Kongde Ri in the Everest region. Photo: Wikimedia Commons
Kongde Ri sits right below Kongde Peak. Photo: Wikimedia Commons

Kongde is one of the most underrated places in the Khumbu/Everest region. You can see almost all the mountains in the region from this small village at 4,200 m.

The trek to Kongde is not easy. There are two ways you can get there. The first option is from Jorsalle, and the second is from Thame. It is recommended that you take the route from Thame as it is more practical as you will be acclimatised by then. The highlight of Konde is the Farak Ri that will offer you a bird’s eye view of the Khumbu valley and a view of 8000m peaks like Everest, Lhotse Makalu and Cho Oyu. A further climb from Konde is a beautiful turquoise lake that you should not miss out on. If you have the funds, Konde also has a high-end lodge owned by the Yeti Group.

3. Phortse

Thamserku and Kangtega seen from Phortse in the Everest region
Thamserku and Kangtega as seen from Phortse in the Everest region

Despite there being a trail that leads to the EBC, people hardly go to Phortse which is another quiet Sherpa village on the trail. Like Thame, Phortse is also home to a lot of mountaineers. The trail from Namche to Phortse is quite nice and not strenuous at all. This is a recommended trail even if you are going to the EBC as it takes you away from the crowd. Once there, make sure you go to Luri Peak (5,200 m) which is quite a climb from the village. But, the view from there is simply breathtaking. But, getting there is a bit tough so it is recommended that you take a local along. Apart from that, Phortse is also home to the Khumbu Climbing Center that has a Jon Johnston Mountaineering Library which is a haven for those who are climbing nerds. The trail that goes to Pangboche from Phortse is also quite amazing as the narrow trail winds up and down with Tengboche and Thamserku to your right. Maybe, the best walking section of the Everest trek…

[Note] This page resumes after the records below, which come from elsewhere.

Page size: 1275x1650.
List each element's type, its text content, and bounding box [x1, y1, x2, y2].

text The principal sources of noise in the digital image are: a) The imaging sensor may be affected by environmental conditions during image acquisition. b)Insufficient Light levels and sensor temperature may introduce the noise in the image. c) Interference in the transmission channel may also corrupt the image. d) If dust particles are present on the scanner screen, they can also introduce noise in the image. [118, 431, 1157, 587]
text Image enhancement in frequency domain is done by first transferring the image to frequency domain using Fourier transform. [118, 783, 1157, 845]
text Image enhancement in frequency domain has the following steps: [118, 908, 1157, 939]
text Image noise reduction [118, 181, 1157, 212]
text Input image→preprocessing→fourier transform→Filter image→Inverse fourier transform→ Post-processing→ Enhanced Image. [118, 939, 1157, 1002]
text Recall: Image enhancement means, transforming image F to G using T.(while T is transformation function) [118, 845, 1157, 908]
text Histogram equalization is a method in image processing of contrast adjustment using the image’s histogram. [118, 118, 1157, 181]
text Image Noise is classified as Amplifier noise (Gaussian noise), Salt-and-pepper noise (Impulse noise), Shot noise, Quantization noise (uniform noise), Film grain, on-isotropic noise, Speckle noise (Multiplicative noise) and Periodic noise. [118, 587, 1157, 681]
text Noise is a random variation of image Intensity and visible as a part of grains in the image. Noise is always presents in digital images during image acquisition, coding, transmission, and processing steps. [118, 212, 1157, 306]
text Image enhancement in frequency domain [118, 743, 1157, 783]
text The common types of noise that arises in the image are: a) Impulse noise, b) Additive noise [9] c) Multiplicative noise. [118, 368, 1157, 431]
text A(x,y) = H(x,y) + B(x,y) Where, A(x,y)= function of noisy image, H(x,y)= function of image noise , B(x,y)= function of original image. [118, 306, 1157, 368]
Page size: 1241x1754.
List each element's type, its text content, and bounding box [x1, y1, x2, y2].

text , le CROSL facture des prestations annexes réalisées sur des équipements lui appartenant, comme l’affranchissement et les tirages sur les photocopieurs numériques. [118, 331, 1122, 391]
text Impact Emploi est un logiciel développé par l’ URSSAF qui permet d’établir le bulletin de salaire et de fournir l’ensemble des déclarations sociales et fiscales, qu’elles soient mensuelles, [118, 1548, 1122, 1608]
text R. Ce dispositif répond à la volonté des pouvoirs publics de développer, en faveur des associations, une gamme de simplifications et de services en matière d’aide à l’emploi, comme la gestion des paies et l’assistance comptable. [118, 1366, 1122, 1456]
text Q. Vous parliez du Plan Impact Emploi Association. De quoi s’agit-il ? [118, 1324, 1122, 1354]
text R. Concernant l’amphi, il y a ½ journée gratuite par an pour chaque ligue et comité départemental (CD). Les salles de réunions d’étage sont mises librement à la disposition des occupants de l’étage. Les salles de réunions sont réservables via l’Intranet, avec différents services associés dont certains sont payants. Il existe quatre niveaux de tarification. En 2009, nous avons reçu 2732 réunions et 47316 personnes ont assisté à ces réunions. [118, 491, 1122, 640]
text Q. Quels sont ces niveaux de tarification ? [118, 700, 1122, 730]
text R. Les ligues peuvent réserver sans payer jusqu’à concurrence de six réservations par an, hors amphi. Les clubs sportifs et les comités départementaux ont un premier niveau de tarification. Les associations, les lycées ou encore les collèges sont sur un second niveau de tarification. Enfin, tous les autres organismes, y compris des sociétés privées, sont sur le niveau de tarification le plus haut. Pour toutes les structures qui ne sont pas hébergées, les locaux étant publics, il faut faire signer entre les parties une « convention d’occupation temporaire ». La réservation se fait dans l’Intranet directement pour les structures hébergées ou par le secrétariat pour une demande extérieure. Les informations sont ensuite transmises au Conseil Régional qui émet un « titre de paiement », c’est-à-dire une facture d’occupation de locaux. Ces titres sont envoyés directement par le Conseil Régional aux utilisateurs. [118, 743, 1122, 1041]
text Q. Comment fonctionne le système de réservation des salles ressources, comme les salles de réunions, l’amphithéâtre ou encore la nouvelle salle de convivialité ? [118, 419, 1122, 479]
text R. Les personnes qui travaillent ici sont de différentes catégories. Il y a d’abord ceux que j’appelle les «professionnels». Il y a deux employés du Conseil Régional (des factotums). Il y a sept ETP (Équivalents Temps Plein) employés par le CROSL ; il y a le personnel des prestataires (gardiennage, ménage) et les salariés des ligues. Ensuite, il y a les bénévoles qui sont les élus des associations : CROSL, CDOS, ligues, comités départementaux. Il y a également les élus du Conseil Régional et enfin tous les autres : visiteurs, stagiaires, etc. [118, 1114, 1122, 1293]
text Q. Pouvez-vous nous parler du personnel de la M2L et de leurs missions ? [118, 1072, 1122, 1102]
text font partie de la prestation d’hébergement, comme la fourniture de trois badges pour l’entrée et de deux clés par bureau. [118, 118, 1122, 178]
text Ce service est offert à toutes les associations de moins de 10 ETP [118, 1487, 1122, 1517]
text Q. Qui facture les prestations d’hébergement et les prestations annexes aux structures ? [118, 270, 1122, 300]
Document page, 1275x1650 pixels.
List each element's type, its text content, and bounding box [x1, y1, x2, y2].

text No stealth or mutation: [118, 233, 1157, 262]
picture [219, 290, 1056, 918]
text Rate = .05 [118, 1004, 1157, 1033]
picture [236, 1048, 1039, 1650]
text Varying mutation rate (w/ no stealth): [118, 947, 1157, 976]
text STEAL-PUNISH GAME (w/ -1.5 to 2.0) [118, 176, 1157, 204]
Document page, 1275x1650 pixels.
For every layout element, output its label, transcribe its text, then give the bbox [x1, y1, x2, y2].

On the way to Phortse Thanga. Photo: ACE

4. Ama Dablam BC

Ama Dablam seen from Kunde. Photo: Wikimedia Commons
Ama Dablam seen from Kunde. Photo: Wikimedia Commons

Ama Dablam base camp is another section that people hardly take. A walk from Tengboche, for a day or two, takes you to the base of the Matterhorn of the Himalayas. If you are up for it, get some tents and camp at the base with mountaineers who will be climbing this gem of a mountain. The trail to Ama Dablam goes through the conifer forest where you see different types of Himalayan birds. The initial part of the trek is quite a climb, but gradually, the trail leads you above the tree line to yak pastures and contour around the ridge lines of Kantega.

5. Chola-Tsho

Chola-Tsho is a larger lake than Gokyo. Photo: Hendrik Tjung
Chola-Tsho is a larger lake than Gokyo. Photo: Hendrik Tjung

Chola-Tsho is a stunning alpine lake that sits beneath the Cholatse peak. Most trekkers who go to Gokyo via Cho-La must have seen it, but you have to get down to really enjoy this lake that is bigger than Gokyo Lake. The trail to Chola-Tsho is the same as the Cho-La, but you will have to take a downhill as soon as you see the lake from afar. As you will be all acclimatised by then, trust us, you will not be disappointed with the extra walking.

6. Gokyo

A frozen Gokyo lake seen from Gokyo Ri in the winter.
A frozen Gokyo lake as seen from Gokyo Ri in the winter.

Gokyo is the crown jewel of the Everest region. Do not listen to anyone who thinks otherwise.

If you are planning to go to the Everest region, you have to go to Gokyo and enjoy this spectacular freshwater lake. The main lake, Gokyo-Cho is the main attraction but the other five lakes–Thonak Cho, Gyazumpa Cho, Tanjung Cho, Ngojumba Cho, and Kyajumba Cho–are also quite nice. If you are only going to Gokyo, make sure that you hike a bit up and see other lakes around. Locals say there are around 20 high-altitude lakes in the area along the Ngozumpa glacier, which is the largest glacier in Nepal.